The end is drawing ever closer for the feed-in tariff (FiT), marking the closure of another chapter in the solar industry’s history.
By the end of this week, the FiT will be no more and the industry will instead look ahead to the promise of the Smart Export Guarantee (SEG) and a subsidy-free future.
Whilst the FiT may be very much on the way out, its impact cannot be denied. Its history is best summarised by MCS director Chris Roberts, who simply describes it as a “rollercoaster”.
“I think it was necessary to stimulate the industry and it certainly did that. It created a supply chain,” Roberts says, adding that the industry wouldn’t have been established in the same way without it.
Despite its necessity to building up the UK market, the FiT certainly created challenges for those attempting to make a living. Roberts, who ran a solar installation business, cites a lack of customers being the main issue, saying that the FiT being “chopped and changed left, right and centre with no real planning in advance” made customers reluctant to come forward.

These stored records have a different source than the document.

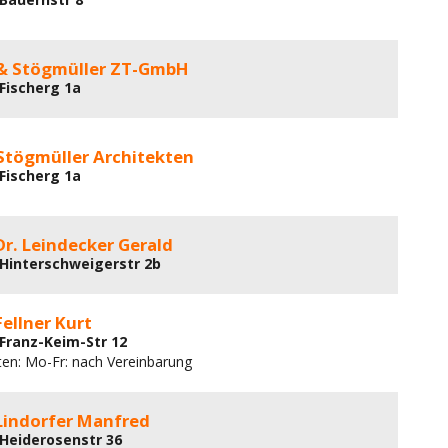
& Stögmüller ZT-GmbH
 Fischerg 1a
Stögmüller Architekten
 Fischerg 1a
 Dr. Leindecker Gerald
 Hinterschweigerstr 2b
Fellner Kurt
 Franz-Keim-Str 12
ten: Mo-Fr: nach Vereinbarung
 Lindorfer Manfred
 Heiderosenstr 36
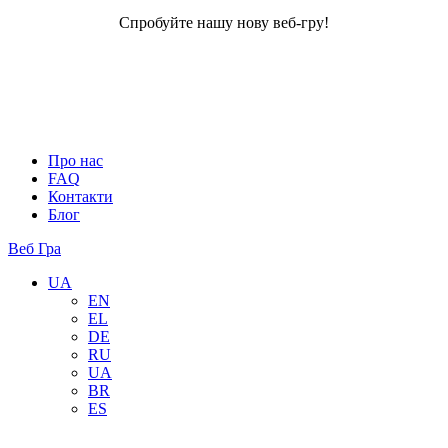
Спробуйте нашу нову веб-гру!
Про нас
FAQ
Контакти
Блог
Веб Гра
UA
EN
EL
DE
RU
UA
BR
ES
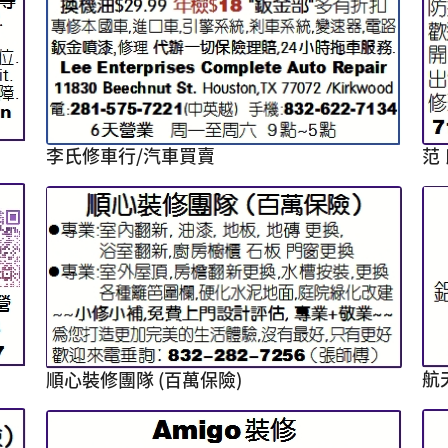
范 
李氏修車行/汽車買賣
航
順心裝修團隊 (百萬保險)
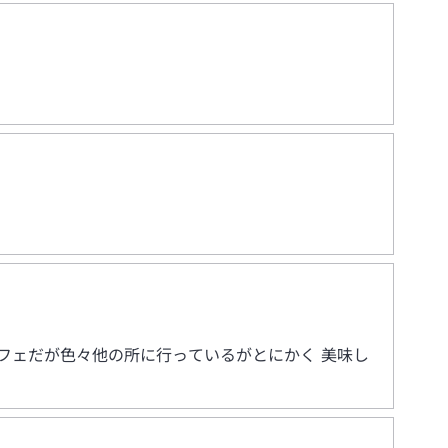
フェだが色々他の所に行っているがとにかく 美味し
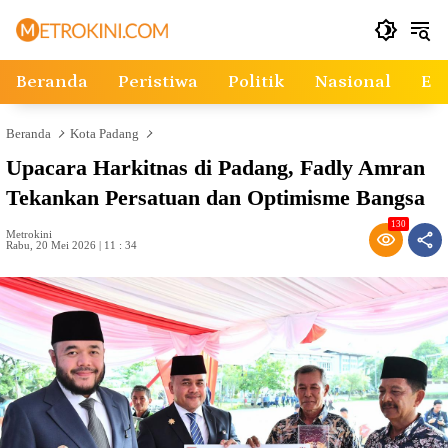
Langsung
ke
konten
Beranda
Peristiwa
Politik
Nasional
Ek
Beranda
Kota Padang
Upacara Harkitnas di Padang, Fadly Amran
Tekankan Persatuan dan Optimisme Bangsa
130
Metrokini
Rabu, 20 Mei 2026 | 11 : 34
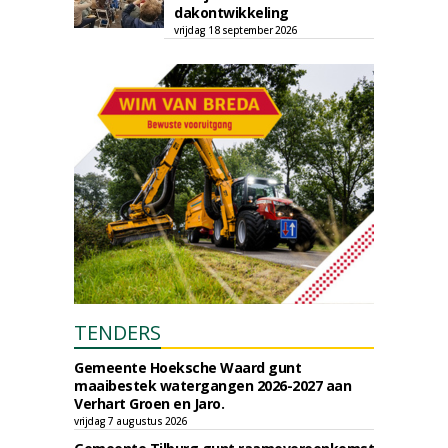
dakontwikkeling
vrijdag 18 september 2026
TENDERS
Gemeente Hoeksche Waard gunt
maaibestek watergangen 2026-2027 aan
Verhart Groen en Jaro.
vrijdag 7 augustus 2026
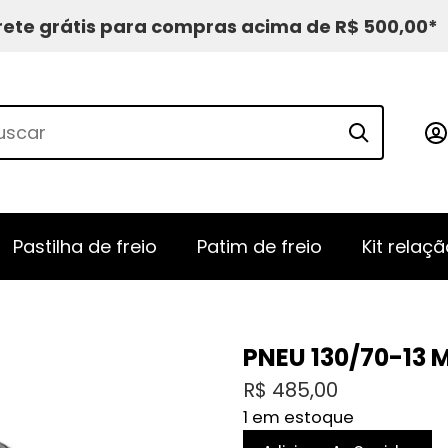
rete grátis para compras acima de R$ 500,00*
Pastilha de freio
Patim de freio
Kit relaçã
PNEU 130/70-13 
R$
485,00
1 em estoque
PNEU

It was a trial by fire for installers who, like Roberts, were just setting up their businesses as the cuts to the FiT saw businesses leave the UK market or completely close altogether, with the government predicting 18,700 fewer jobs in the industry as a result of the changes.

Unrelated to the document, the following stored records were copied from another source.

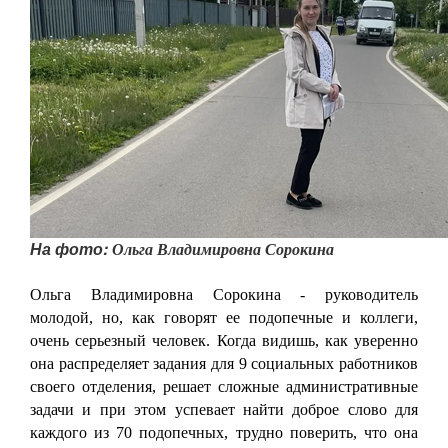
На фото:
Ольга Владимировна Сорокина
Ольга Владимировна Сорокина - руководитель
молодой, но, как говорят ее подопечные и коллеги,
очень серьезный человек. Когда видишь, как уверенно
она распределяет задания для 9 социальных работников
своего отделения, решает сложные административные
задачи и при этом успевает найти доброе слово для
каждого из 70 подопечных, трудно поверить, что она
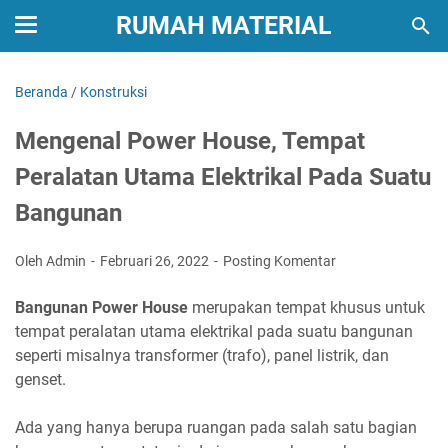
RUMAH MATERIAL
Beranda
/
Konstruksi
Mengenal Power House, Tempat
Peralatan Utama Elektrikal Pada Suatu
Bangunan
Oleh Admin
Februari 26, 2022
Posting Komentar
Bangunan Power House
merupakan tempat khusus untuk
tempat peralatan utama elektrikal pada suatu bangunan
seperti misalnya transformer (trafo), panel listrik, dan
genset.
Ada yang hanya berupa ruangan pada salah satu bagian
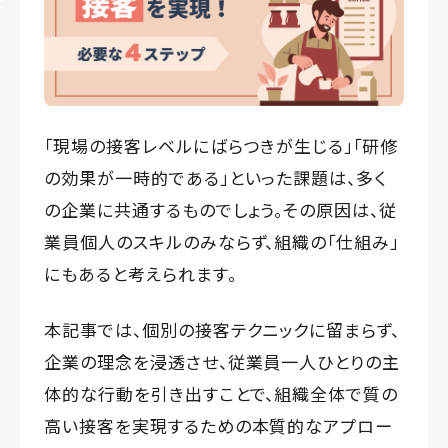
「現場の接客レベルにばらつきが生じる」「研修
の効果が一時的である」といった課題は、多く
の企業に共通するものでしょう。その原因は、従
業員個人のスキルのみならず、組織の「仕組み」
にもあると考えられます。
本記事では、個別の接客テクニックに留まらず、
企業の理念を浸透させ、従業員一人ひとりの主
体的な行動を引き出すことで、組織全体で質の
高い接客を実現するための本質的なアプロー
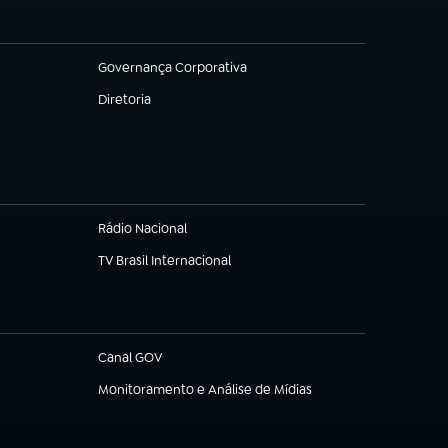
Governança Corporativa
(abre em nova aba)
Diretoria
(abre em nova aba)
Rádio Nacional
TV Brasil Internacional
(abre em nova aba)
Canal GOV
(abre em nova aba)
Monitoramento e Análise de Mídias
(abre em nova aba)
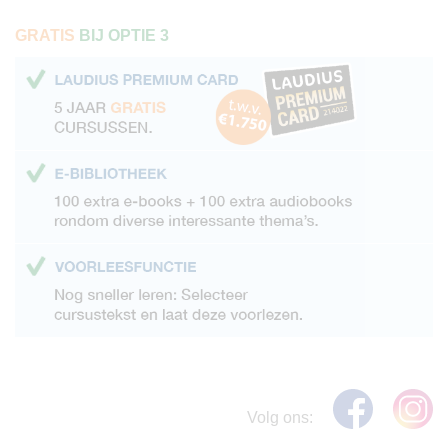
GRATIS
BIJ OPTIE 3
Volg ons:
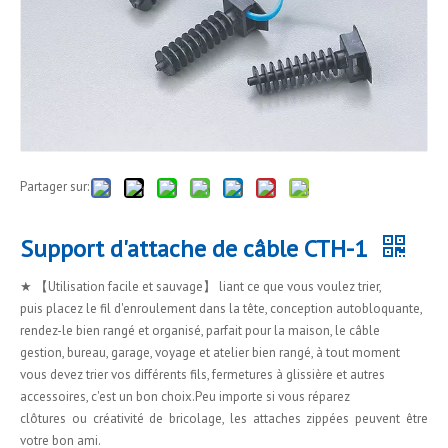
Partager sur:
Support d'attache de câble CTH-1
★ 【Utilisation facile et sauvage】 liant ce que vous voulez trier,
puis placez le fil d'enroulement dans la tête, conception autobloquante,
rendez-le bien rangé et organisé, parfait pour la maison, le câble
gestion, bureau, garage, voyage et atelier bien rangé, à tout moment
vous devez trier vos différents fils, fermetures à glissière et autres
accessoires, c'est un bon choix.Peu importe si vous réparez
clôtures ou créativité de bricolage, les attaches zippées peuvent être
votre bon ami.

Roberts says that hindsight is a wonderful thing, but he believes the FiT was “just done in the wrong way” and was allowed to grow at an unsustainable rate without long-term planning. He does, however, say it was in some ways a positive because it allowed him “to build a business in the darkest days of the industry”.
But not every installer saw negative effects of the cuts to the FiT.

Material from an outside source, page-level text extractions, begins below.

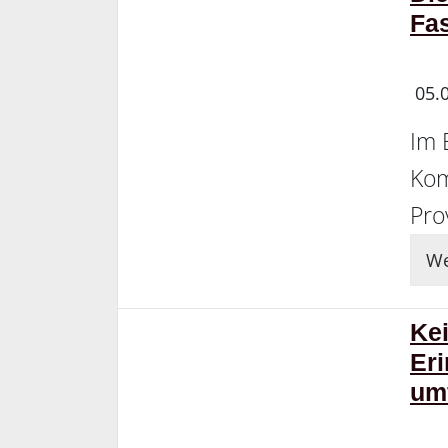
Fa
05.
Im 
Kom
Pro
We
Kei
Er
um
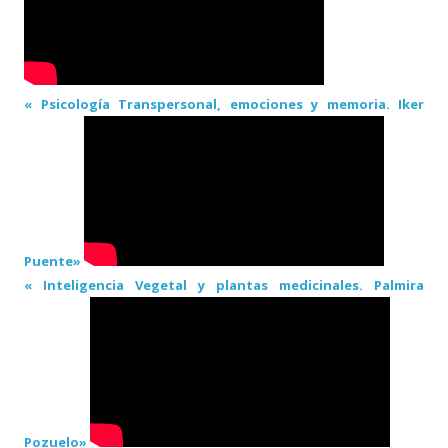
« Psicología Transpersonal, emociones y memoria. Iker
Puente»
« Inteligencia Vegetal y plantas medicinales. Palmira
Pozuelo»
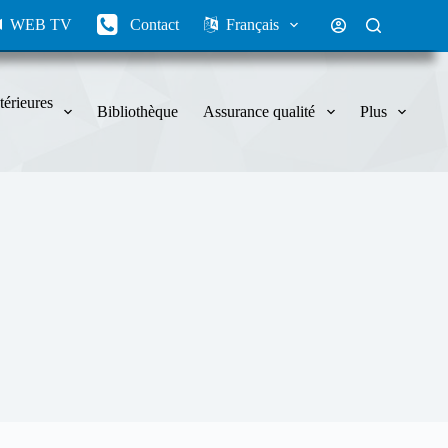
WEB TV
Contact
Français
térieures
Bibliothèque
Assurance qualité
Plus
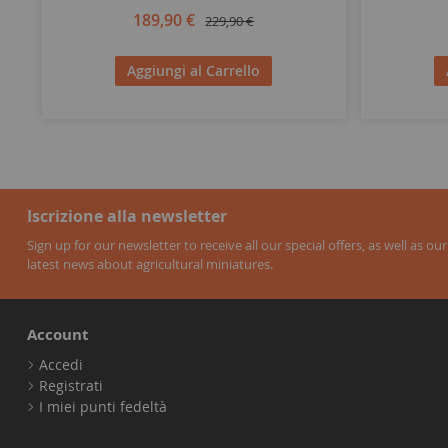
189,90 €
229,90 €
Aggiungi al Carrello
Iscrizione alla newsletter
Sign up for our newsletter to receive all our special offers, as well as our
latest news about agricultural miniatures.
Account
Accedi
Registrati
I miei punti fedeltà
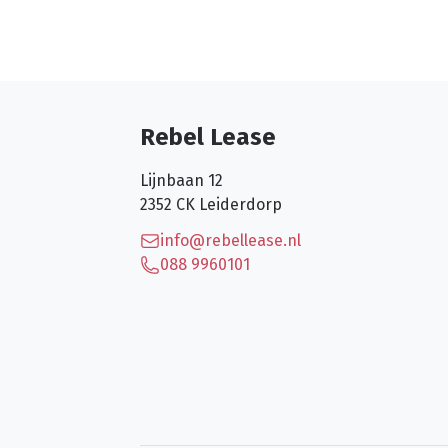
Rebel Lease
Lijnbaan 12
2352 CK
Leiderdorp
info@rebellease.nl
088 9960101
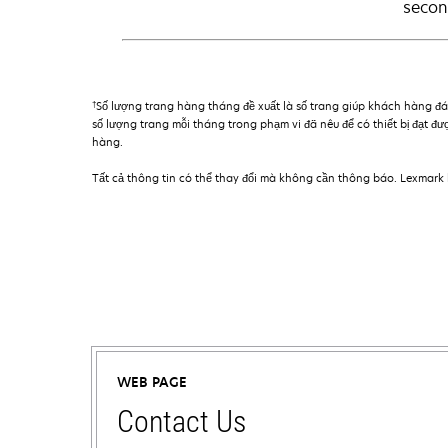
secon
†
Số lượng trang hàng tháng đề xuất là số trang giúp khách hàng đá
số lượng trang mỗi tháng trong phạm vi đã nêu để có thiết bị đạt đư
hàng.
Tất cả thông tin có thể thay đổi mà không cần thông báo. Lexmark k
WEB PAGE
Contact Us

Kevin Holland has been in the industry for over a decade and runs a thriving business in Kings Lynn. Holland has never advertised the FiT as part of his business and remains adamant that his customers come to him for other reasons. He’ll be doing the same after the end of the FiT, saying that people are still “concerned about the environment”.
Holland says the only difference to his business that FiTs made is that he stopped selling solar thermal and started selling solar PV. He does, however, agree that the FiT has been a success in creating an industry.
“We’ve got import and export now, whereas beforehand we were just buying in whatever we could find and fitting it on people’s houses but we’ve now got an industry. And FiTs worldwide have done that.
“FiTs have driven demand, demand has driven innovation and productivity, which has then brought the prices down worldwide,” Holland added, saying that what the industry got out of the FiT was information on what works well where.
Ray Noble, industry veteran and long-standing government advisor, says that there is a long-term benefit to those with a FiT due to it being based around a module lifespan of around 25 years, with it now being recognised that the business plan “should be based on something like 35 or even 40 years”. Anyone with a FiT is therefore going to have those systems for “an extra fifteen years” than originally thought and “make a lot of money as a result”, Noble says.
Like Roberts and Holland, Noble believes that the FiT stimulated the market, but now the industry needs “to move on” towards integrating solar with battery storage and electric vehicles, though admits there needs to be “a bit of education to get people to understand that market”.
Holland, who has been installing battery systems with every domestic solar system for four years, also believes that storage is the future of solar. But he worries that if a “very serious and sensible export price tariff” is implemented, the battery market may suffer as a result as it may eliminate the need to store energy until the price is best to sell it back to the grid.
Noble suggests the tariff is likely to be 2 or 3p/kWh, though he says that those generating their own power through solar should invest in battery storage as it “makes sense to put it in storage and hold it until the appropriate time”.
Without the FiT, fitting solar with battery storage may have been a lot further off than it is today, with Noble predicting it will be economically feasible in the next year. However, Roberts says that whilst the growth of the industry was a positive thing, it should have been done more sustainably with long-term planning in place.
“Would the industry have grown more sustainably without the FiT purely off the back of a reduction in product prices in the global market? Perhaps so,” He says.
“We might have had a smaller industry, but we would have had a stronger industry purely off the back of that. Who knows?”